> _ACTION ITEM_:
Continue the CUDA Game of Life tutorial below, picking up from its final line.

** SOURCE EXTRACT follows **

In this tutorial we will cover three different CUDA versions of our GOL program, each highlighting a different CUDA memory area. The first will strictly use global memory and be a straightforward GPU port of our program, the second we will introduce shared memory, and lastly we cover the use of texture memory. A description of the game of life and the original CPU code can be found here. The full source can be viewed or downloaded at the OLCF GitHub. Please direct any questions or comments to help@nccs.gov

GOL-CUDA.cu

#include <stdio.h>
#include <stdlib.h>

#define SRAND_VALUE 1985
#define BLOCK_SIZE 16

__global__ void ghostRows(int dim, int *grid)
{
    // We want id ∈ [1,dim]
    int id = blockDim.x * blockIdx.x + threadIdx.x + 1;

    if (id <= dim)
    {
        //Copy first real row to bottom ghost row
        grid[(dim+2)*(dim+1)+id] = grid[(dim+2)+id];
        //Copy last real row to top ghost row
        grid[id] = grid[(dim+2)*dim + id];
    }
}

__global__ void ghostCols(int dim, int *grid)
{
    // We want id ∈ [0,dim+1]
    int id = blockDim.x * blockIdx.x + threadIdx.x;

    if (id <= dim+1)

** End of SOURCE EXTRACT **
** MATERIAL SUPPLIED follows **

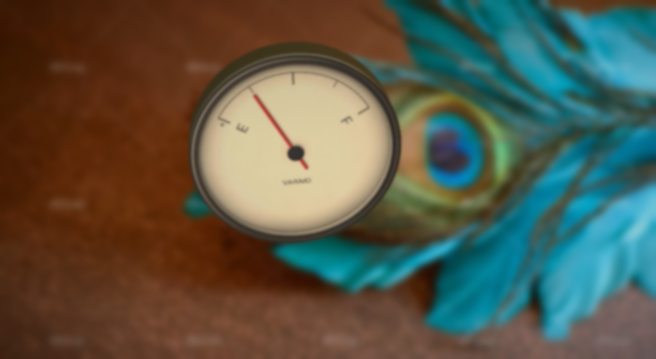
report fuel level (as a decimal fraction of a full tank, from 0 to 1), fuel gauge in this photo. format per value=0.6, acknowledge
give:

** End of MATERIAL SUPPLIED **
** MATERIAL SUPPLIED follows **

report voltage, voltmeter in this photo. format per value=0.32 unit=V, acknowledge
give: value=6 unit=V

** End of MATERIAL SUPPLIED **

> _RESULT BELOW_:
    {
        //Copy first real column to right most ghost column
        grid[id*(dim+2)+dim+1] = grid[id*(dim+2)+1];
        //Copy last real column to left most ghost column 
        grid[id*(dim+2)] = grid[id*(dim+2) + dim];    
    }
}

__global__ void GOL(int dim, int *grid, int *newGrid)
{
    // We want id ∈ [1,dim]
    int iy = blockDim.y * blockIdx.y + threadIdx.y + 1;
    int ix = blockDim.x * blockIdx.x + threadIdx.x + 1;
    int id = iy * (dim+2) + ix;

    int numNeighbors;

    if (iy <= dim && ix <= dim) {

        // Get the number of neighbors for a given grid point
        numNeighbors = grid[id+(dim+2)] + grid[id-(dim+2)] //upper lower
                     + grid[id+1] + grid[id-1]             //right left
                     + grid[id+(dim+3)] + grid[id-(dim+3)] //diagonals
                     + grid[id-(dim+1)] + grid[id+(dim+1)];

        int cell = grid[id];
        // Here we have explicitly all of the game rules
        if (cell == 1 && numNeighbors < 2)
            newGrid[id] = 0;
        else if (cell == 1 && (numNeighbors == 2 || numNeighbors == 3))
            newGrid[id] = 1;
        else if (cell == 1 && numNeighbors > 3)
            newGrid[id] = 0;
        else if (cell == 0 && numNeighbors == 3)
            newGrid[id] = 1;
        else
            newGrid[id] = cell;
    }
}

int main(int argc, char* argv[])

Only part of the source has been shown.